Overcoming Challenges with Real World Data and Clinical Restrictions in Pharmacokinetic Analyses
Real world observational pharmacokinetic (PK) data—for example, from electronic health records or clinical measurements collected during the course of routine care—require additional analysis considerations relative to traditional PK trials. Data from real patients are more likely to be sparse, imbalanced, or error-prone, and the practical limitations must be considered to implement methods in a clinical setting. In this dissertation, we developed and investigated methodologies to improve studies conducted using real world PK data. First, we developed a natural language processing algorithm, medExtractR, which targets the extraction of dose information from free-text clinical notes for a specific medication of interest. Contrasted with existing general-purpose medication extraction algorithms, medExtractR was able to achieve higher entity-level extraction, and maintained high performance on an external validation set with tuning and customization.

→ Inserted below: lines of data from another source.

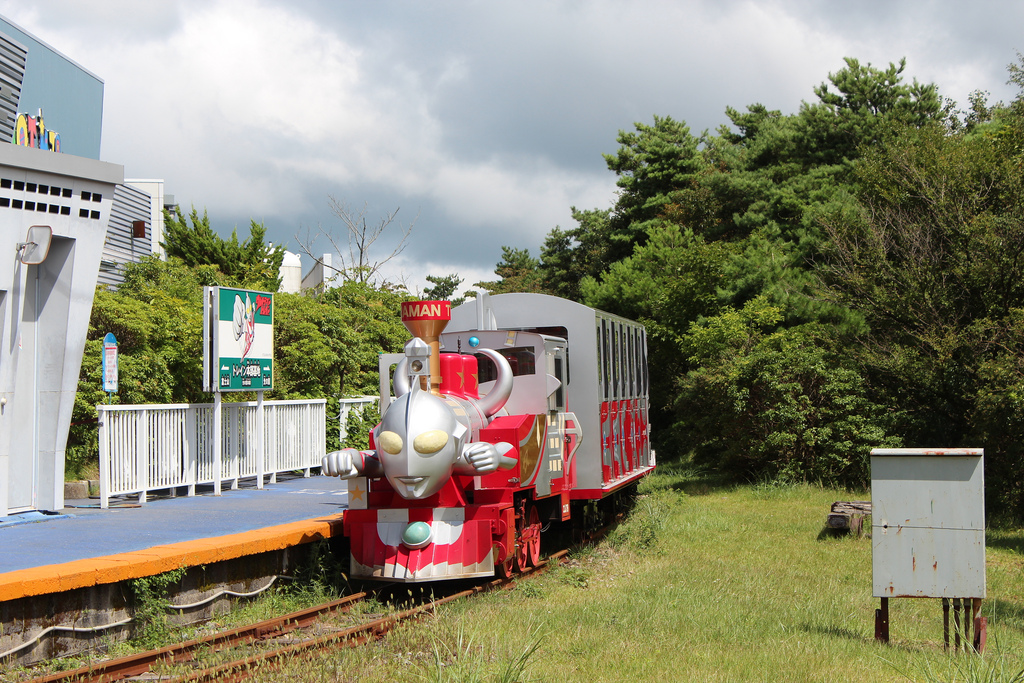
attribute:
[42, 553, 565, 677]
train tracks — old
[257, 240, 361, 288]
building — tall, white, in the distance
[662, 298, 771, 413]
leaves — green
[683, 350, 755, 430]
leaves — green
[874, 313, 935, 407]
leaves — green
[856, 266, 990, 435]
leaves — green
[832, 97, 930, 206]
leaves — green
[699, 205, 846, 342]
leaves — green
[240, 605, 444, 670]
weeds — few, overgrown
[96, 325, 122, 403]
sign — small, blue, white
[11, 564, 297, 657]
cable — cement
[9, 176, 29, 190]
window — glass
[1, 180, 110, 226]
windows — glass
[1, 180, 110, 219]
window — glass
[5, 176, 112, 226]
window — glass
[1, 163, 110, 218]
window — glass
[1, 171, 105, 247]
window — glass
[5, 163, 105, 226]
window — glass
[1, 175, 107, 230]
window — glass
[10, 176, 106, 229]
window — glass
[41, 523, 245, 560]
line — yellow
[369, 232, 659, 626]
train — silver , red 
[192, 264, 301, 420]
sign — white  , green 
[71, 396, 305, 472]
railing — white  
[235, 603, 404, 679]
tracks — train 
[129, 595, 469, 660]
tracks — train 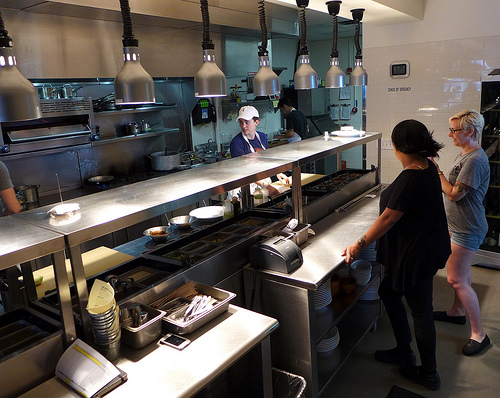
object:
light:
[114, 37, 156, 105]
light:
[193, 50, 225, 98]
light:
[253, 49, 280, 99]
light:
[293, 50, 319, 91]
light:
[324, 53, 346, 88]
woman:
[229, 105, 290, 200]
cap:
[237, 105, 260, 121]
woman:
[341, 118, 453, 391]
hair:
[391, 119, 445, 160]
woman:
[430, 108, 492, 358]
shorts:
[447, 227, 488, 251]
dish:
[188, 205, 224, 220]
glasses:
[447, 126, 466, 134]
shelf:
[0, 126, 384, 271]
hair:
[448, 109, 485, 144]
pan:
[87, 174, 114, 185]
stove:
[89, 162, 190, 186]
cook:
[273, 98, 309, 142]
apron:
[287, 131, 301, 143]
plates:
[312, 281, 330, 308]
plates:
[318, 327, 340, 350]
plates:
[358, 273, 380, 301]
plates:
[349, 260, 371, 274]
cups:
[90, 307, 125, 359]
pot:
[145, 148, 180, 170]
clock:
[389, 61, 410, 78]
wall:
[363, 1, 499, 192]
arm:
[356, 178, 416, 254]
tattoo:
[357, 234, 366, 246]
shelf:
[248, 181, 427, 389]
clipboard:
[340, 104, 350, 120]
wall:
[299, 35, 364, 168]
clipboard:
[328, 103, 338, 121]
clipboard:
[338, 83, 351, 100]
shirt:
[442, 146, 491, 237]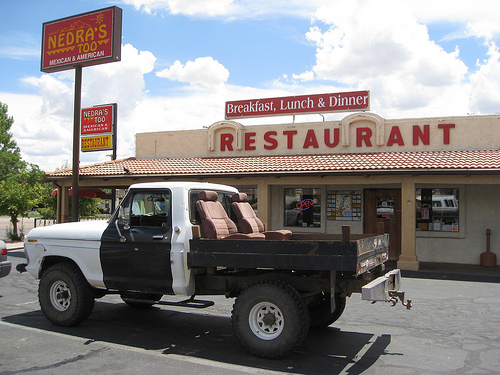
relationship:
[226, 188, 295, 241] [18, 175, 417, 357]
car seats in truck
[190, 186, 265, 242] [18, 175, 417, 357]
car seat in truck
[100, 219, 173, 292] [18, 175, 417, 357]
door on truck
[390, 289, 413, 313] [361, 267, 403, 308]
trailer hitch on bumper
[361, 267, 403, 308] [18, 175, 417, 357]
bumper on truck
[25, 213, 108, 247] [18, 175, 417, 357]
hood of truck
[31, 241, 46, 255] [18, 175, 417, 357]
gas cap on truck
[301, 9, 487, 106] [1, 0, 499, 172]
clouds in sky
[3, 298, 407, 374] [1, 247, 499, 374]
shadow on parking lot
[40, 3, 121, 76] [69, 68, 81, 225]
restaurant sign on pole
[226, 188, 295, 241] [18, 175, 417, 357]
car seats on truck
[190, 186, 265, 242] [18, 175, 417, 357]
car seat on truck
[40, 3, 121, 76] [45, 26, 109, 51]
restaurant sign with yellow writing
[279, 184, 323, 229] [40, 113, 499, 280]
window of restaurant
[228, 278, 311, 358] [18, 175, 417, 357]
back tire of truck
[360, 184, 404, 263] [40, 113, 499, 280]
door of restaurant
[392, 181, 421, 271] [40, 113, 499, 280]
pillar on restaurant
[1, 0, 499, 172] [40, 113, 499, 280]
sky above restaurant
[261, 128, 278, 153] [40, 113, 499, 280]
letter s on restaurant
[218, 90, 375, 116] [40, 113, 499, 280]
restaurant sign above restaurant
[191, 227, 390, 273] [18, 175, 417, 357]
bed of truck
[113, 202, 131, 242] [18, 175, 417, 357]
side mirror on truck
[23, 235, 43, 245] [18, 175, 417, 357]
front left flasher on truck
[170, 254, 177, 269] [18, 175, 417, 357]
dent on truck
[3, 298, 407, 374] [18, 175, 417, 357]
shadow of truck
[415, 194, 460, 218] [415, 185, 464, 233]
car reflection in window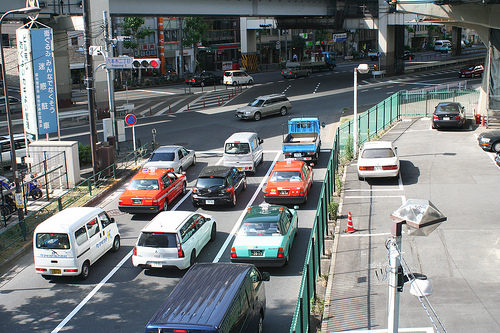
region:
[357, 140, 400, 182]
Parked white car on street.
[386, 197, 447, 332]
Light pole on street.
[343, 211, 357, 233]
Orange - and - white striped traffic cone.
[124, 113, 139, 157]
Traffic sign on city street.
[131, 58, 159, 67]
Traffic lights on city street.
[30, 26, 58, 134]
Blue sign with white lettering.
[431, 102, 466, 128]
Parked black car on street.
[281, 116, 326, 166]
Blue pickup truck on city street.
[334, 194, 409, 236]
Empty parking space Traffic on street.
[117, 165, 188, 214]
Orange car on city street.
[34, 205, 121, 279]
White van in traffic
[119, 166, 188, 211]
Red taxi in traffic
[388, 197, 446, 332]
Top of a streetlight on a road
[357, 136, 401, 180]
Shiny white car parked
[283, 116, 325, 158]
Blue truck with empty truck bed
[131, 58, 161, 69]
Sideways traffic light signaling to stop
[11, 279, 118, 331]
Shade from a tree on a road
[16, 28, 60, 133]
White and blue sign with writing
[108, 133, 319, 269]
Multiple cars stuck in traffic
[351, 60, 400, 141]
Street light surrounded by green fence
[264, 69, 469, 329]
this is a fence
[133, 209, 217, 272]
this is a white car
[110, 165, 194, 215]
a small red car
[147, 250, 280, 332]
a long black van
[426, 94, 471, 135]
a small black car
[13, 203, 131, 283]
a little white van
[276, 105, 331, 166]
a light blue truck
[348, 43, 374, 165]
this is a street light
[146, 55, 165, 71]
this is a red light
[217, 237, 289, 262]
these are tail lights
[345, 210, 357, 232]
orange and white traffic cone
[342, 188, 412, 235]
empty designated parking space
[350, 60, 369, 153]
silver and white tall street lamp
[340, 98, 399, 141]
tall green fencing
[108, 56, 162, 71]
horizontal traffic light currently on red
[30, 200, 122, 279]
large white passenger van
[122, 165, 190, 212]
brightly colored orange and white taxi cab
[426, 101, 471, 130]
parked black passenger sedan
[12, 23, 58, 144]
large blue and white sign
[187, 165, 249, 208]
modern looking black sedan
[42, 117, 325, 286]
cars driving down street lanes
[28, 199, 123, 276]
white van on street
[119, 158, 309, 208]
two red cabs on raod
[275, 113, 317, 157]
blue truck on road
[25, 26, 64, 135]
blue and white cube shaped sign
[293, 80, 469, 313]
green fence along roadway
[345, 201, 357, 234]
orange and white safety cone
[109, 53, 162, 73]
white traffic signal with red ligth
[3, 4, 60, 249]
street lamp and pole with sign attached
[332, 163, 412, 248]
white lines painted in parking lot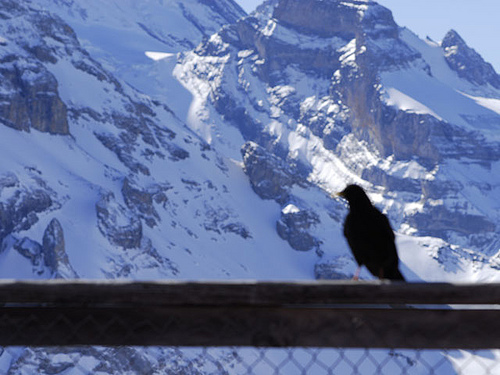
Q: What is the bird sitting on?
A: It is sitting on a railing.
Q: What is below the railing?
A: Open twisted wire fencing.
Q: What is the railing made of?
A: The pieces are made of wood which are separated.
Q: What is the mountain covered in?
A: Snow.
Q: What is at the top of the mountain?
A: A wide circular peak.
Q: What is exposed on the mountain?
A: Layers of rock.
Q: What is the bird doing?
A: The bird is profiling against the snowy mountain.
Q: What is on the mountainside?
A: Large Jagged and smooth outcrops.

Next, we examined an approximate Bayesian model for individualized PK estimation via a simulation study with opportunistic concentration measurements. The intended use case of therapeutic drug monitoring necessitated approximation methods that were both accurate and could be implemented in a computationally efficient manner. We evaluated model performance, including accuracy of uncertainty estimation, and implemented the methods into an easy-to-use web interface. Finally, we addressed the issue of bias in estimation as a result of time recording errors in PK data by evaluating various modifications to study design and data collection. We considered pragmatic strategies minimally invasive to a clinical workflow, such that they could be implemented in an opportunistic data setting. Mitigation strategies included delaying timing of blood draws to non-infusion periods, selecting future draw times based on minimizing bias from simulated errors, and identifying patients whose existing measurements were most sensitive to recording errors. For an intravenously infused drug, we found that these strategies generally reduced bias in estimation of a pharmacodynamic endpoint for dosing schedules with short, rapid infusions. These strategies were less helpful in reducing bias for schedules with longer, slower infusions, which were less sensitive to the presence of recording errors in general.